Here Insert Picture Description
           (data参数必须是基于application/x-www-form-urlencoded的格式,然后我们可以使用urllib.parse.urlencode()函数将字符串转换为所需要的形式。)

import urllib.request
import urllib.parse

# 从Request URL:拷贝过来。把_o删了
url = "http://fanyi.youdao.com/translate?smartresult=dict&smartresult=rule"
# data就是表单数据,把Form Data 中的内容拷贝过来
data = {}
data['i'] = 'hello world'
data['from'] = 'AUTO'
data['to'] = 'AUTO'
data['smartresult'] = 'dict'
data['client'] = 'fanyideskweb'
data['salt'] = '15803439446390'
data['sign'] = '8e349204c5d1140741ffe43284595085'
data['ts'] = '1580343944639'
data['bv'] = 'bbb3ed55971873051bc2ff740579bb49'
data['doctype'] = 'json'
data['version'] = '2.1'
data['keyfrom'] = 'fanyi.web'
data['action'] = 'FY_BY_CLICKBUTTION'

#使用urllib.parse.urlencode()函数将字符串转换为所需要的形式
#把Unicode的文件格式转换为uf-8的编码形式
data = urllib.parse.urlencode(data).encode('utf-8')
response = urllib.request.urlopen(url,data)
#解码的时候也要用uf-8来解码
html = response.read().decode("utf-8")
print(html)

Here Insert Picture Description
           (结果倒是可以了,只是这样的结果是给程序员看的,如果是给用户看,用户可能会看不动,还以为是报错了,另外,如果大家对于编码还有什么困惑的,可以查看:Python编码问题的解决方案总结,可以看到,到事实上打印出来的是转码后字符串,可以用字符串查找的方式把结果查找出来,打印出来,但是这样太被动了

           其实,这是一个 json 结构,数据结构也是键值对的形式, 是一种轻量级的数据交换结构,说白了,这里就是用字符串的形式把 Python 的输出结果给封装起来,这个字符串里面包含的事实是一个字典,字典里边"translateResult" 里面的值是一个列表的列表的字典,事实上他就是一个json结构,字符串里边包含的就是python里边可以识别的正常结构,只需要把这些字符串去掉就可以了,如下:)
Here Insert Picture Description
           (解析:首先导入json,用json的loads方法把刚刚那个字符串给载入,可以看到得到的确实就是一个字典,那就好办了,要访问字典里边的键,就用他的关键词来访问,因为有多层,就一层一层地访问就好了,最后下面在美化一下就好了,后边也可以结合easyGui做出图形界面,以后就可以用自己的来翻译了)

import urllib.request
import urllib.parse
import json

content = input("请输入需要翻译的内容:")


# 从Request URL:拷贝过来。把_o删了
url = "http://fanyi.youdao.com/translate?smartresult=dict&smartresult=rule"
# data就是表单数据,把Form Data 中的内容拷贝过来
data = {}
data['i'] = content
data['from'] = 'AUTO'
data['to'] = 'AUTO'
data['smartresult'] = 'dict'
data['client'] = 'fanyideskweb'
data['salt'] = '15803439446390'
data['sign'] = '8e349204c5d1140741ffe43284595085'
data['ts'] = '1580343944639'
data['bv'] = 'bbb3ed55971873051bc2ff740579bb49'
data['doctype'] = 'json'
data['version'] = '2.1'
data['keyfrom'] = 'fanyi.web'
data['action'] = 'FY_BY_CLICKBUTTION'

#使用urllib.parse.urlencode()函数将字符串转换为所需要的形式
#把Unicode的文件格式转换为uf-8的编码形式
data = urllib.parse.urlencode(data).encode('utf-8')
response = urllib.request.urlopen(url,data)
#解码的时候也要用uf-8来解码
html = response.read().decode("utf-8")
target = json.loads(html)
print("翻译结果:%s"%(target["translateResult"][0][0]["tgt"]))

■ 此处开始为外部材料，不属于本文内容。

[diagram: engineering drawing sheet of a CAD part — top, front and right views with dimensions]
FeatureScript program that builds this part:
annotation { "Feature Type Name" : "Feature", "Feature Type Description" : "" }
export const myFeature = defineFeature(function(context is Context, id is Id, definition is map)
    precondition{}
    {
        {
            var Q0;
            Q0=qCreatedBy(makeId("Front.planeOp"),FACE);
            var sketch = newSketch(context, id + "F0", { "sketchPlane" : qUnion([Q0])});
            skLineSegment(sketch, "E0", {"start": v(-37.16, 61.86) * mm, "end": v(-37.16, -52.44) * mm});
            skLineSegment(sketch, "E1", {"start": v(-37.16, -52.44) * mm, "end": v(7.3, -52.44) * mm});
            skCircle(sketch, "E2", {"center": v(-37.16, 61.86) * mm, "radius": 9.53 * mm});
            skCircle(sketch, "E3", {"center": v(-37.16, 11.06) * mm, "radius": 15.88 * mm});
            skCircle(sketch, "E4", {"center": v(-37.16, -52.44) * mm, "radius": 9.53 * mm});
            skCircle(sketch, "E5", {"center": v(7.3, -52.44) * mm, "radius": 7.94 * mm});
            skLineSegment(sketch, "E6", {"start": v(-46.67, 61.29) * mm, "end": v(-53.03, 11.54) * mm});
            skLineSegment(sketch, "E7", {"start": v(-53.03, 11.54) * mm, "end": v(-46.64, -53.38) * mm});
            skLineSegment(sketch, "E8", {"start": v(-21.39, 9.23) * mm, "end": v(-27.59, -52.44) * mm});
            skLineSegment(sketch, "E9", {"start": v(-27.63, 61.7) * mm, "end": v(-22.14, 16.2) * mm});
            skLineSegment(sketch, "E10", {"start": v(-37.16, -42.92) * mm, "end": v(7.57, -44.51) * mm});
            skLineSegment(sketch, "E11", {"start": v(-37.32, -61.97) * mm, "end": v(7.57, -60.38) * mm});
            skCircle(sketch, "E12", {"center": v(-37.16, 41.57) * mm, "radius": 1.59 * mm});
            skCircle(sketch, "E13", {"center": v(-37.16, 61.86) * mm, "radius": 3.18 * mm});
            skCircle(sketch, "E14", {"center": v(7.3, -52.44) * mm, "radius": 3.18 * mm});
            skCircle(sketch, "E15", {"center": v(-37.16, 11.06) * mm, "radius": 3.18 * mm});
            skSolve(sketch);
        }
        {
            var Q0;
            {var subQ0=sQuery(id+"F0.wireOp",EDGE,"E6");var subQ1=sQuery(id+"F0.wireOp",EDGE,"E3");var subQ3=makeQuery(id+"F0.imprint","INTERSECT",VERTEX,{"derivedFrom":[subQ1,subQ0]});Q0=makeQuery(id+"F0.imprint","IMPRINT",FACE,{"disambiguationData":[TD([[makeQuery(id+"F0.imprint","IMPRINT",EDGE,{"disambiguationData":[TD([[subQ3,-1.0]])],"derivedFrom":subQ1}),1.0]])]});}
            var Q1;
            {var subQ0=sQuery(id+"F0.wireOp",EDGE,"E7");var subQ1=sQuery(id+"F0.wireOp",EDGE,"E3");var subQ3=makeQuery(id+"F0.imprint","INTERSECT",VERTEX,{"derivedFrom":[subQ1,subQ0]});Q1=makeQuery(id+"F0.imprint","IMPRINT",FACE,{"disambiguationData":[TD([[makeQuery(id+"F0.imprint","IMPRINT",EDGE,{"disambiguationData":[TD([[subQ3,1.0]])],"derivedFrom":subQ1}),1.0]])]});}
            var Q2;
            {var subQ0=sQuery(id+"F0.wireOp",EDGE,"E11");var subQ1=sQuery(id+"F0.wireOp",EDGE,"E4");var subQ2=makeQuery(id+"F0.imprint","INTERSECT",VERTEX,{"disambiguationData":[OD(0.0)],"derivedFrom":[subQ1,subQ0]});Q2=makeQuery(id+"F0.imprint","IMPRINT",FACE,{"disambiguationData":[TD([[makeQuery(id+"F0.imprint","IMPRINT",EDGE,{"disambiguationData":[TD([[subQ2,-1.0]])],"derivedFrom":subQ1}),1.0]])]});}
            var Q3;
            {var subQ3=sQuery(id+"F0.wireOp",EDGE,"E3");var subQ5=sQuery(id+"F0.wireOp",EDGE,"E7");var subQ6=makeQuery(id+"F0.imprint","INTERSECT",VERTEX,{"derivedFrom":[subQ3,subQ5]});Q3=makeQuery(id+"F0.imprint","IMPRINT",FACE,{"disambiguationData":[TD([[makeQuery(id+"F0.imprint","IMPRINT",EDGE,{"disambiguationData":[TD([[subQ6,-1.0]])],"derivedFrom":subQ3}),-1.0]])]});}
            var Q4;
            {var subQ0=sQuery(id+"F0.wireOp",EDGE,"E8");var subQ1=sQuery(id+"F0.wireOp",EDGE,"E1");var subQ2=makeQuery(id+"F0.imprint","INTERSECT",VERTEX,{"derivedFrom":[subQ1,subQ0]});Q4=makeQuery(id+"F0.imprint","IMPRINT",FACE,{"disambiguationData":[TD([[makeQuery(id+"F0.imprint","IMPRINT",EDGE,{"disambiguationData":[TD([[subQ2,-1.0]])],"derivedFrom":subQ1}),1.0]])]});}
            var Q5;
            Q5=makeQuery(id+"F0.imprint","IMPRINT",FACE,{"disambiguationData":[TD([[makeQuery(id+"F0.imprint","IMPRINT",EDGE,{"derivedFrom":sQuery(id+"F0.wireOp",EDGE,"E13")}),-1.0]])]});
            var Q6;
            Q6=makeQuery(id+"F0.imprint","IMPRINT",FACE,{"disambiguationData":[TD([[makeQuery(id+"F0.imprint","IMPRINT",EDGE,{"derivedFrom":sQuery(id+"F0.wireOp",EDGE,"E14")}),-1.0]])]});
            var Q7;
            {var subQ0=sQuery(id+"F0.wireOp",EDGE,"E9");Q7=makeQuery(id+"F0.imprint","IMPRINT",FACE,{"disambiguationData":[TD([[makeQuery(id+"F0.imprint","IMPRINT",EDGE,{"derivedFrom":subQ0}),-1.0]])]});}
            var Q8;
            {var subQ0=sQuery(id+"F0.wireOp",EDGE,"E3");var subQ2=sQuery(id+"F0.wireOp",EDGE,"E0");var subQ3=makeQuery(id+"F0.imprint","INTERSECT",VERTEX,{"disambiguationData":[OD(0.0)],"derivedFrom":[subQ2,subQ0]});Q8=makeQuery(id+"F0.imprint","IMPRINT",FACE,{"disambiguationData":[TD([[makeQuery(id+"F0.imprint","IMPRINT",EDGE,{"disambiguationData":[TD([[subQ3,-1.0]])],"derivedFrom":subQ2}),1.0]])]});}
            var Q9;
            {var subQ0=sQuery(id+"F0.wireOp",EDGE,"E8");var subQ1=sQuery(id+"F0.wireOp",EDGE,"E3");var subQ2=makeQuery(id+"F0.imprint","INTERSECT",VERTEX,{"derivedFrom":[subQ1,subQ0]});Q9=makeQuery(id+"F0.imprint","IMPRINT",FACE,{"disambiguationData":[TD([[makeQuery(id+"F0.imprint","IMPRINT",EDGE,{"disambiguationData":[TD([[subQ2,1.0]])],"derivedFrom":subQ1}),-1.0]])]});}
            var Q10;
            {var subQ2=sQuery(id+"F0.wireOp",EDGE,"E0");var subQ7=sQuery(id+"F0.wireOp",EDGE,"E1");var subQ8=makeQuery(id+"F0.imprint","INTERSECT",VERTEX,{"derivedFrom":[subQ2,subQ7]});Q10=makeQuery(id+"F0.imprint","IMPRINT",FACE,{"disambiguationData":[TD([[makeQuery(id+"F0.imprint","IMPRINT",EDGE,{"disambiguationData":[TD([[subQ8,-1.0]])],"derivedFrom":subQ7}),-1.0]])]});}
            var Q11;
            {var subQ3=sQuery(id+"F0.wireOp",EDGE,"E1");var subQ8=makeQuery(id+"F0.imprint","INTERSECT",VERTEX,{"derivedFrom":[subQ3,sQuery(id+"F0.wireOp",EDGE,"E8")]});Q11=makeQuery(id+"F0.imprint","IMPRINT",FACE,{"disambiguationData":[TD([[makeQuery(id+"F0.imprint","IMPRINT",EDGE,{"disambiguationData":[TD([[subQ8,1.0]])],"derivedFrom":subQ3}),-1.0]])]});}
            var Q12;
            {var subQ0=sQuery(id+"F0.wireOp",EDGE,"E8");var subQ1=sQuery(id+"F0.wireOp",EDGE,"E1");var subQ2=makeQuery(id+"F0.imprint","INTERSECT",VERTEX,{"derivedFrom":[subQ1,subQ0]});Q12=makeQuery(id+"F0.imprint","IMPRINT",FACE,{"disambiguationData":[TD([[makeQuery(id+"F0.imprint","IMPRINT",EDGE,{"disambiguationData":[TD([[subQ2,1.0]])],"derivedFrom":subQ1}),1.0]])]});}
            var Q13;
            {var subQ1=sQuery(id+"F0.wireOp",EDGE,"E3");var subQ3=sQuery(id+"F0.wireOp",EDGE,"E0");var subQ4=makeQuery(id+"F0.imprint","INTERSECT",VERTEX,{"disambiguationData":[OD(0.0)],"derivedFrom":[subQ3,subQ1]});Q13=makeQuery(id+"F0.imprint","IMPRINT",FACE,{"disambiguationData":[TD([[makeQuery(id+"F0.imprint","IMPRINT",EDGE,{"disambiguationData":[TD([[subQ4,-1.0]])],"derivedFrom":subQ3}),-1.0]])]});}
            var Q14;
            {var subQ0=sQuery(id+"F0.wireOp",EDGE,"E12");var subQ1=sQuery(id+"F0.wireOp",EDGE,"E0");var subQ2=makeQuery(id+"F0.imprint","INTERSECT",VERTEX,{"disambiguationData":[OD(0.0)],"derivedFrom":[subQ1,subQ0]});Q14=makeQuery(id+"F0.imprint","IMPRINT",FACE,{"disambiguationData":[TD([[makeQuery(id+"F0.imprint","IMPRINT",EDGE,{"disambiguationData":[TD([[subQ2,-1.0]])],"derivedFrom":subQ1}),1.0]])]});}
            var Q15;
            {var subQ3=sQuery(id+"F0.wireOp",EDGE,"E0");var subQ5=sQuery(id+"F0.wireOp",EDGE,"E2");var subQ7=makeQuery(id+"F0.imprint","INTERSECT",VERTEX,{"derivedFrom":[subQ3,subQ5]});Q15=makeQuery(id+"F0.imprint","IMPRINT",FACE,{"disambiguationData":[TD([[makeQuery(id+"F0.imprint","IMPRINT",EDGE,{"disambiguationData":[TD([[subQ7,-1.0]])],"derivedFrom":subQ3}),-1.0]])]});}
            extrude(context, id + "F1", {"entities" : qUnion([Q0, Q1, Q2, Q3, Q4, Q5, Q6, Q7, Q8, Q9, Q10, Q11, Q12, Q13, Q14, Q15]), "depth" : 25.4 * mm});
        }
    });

Here Insert Picture Description
           (这样的代码还不能应用到我们的生产实践中,因为你这样搞多了,服务器就会发现非人类的 User Agent 频繁访问,就会把你屏蔽掉了。还有就是发现这个IP怎么访问的这么频繁,就把你拉黑了。其实这些问题,Python都是有解决方法的,下一章会提到。)

##温故知新之习题

            0. urlopen() 方法的 timeout 参数用于设置什么?
           答:timeout 参数用于设置连接的超时时间,单位是秒。

            1. 如何从 urlopen() 返回的对象中获取 HTTP 状态码?
           答:


response = urllib.request.urlopen(url)
code = response.getcode()

            2. 在客户端和服务器之间进行请求-响应时,最常用的是哪两种方法?
           答:GET 和 POST。

            3. HTTP 是基于请求-响应的模式,那是客户端发出请求,服务端做出响应;还是服务端发出请求,客户端做出响应呢?
           答:发出请求的永远是客户端,做出响应的永远是服务端。

            4. User-Agent 属性通常是记录什么信息?
           答:普通浏览器会通过该内容向访问网站提供你所使用的浏览器类型、操作系统、浏览器内核等信息的标识。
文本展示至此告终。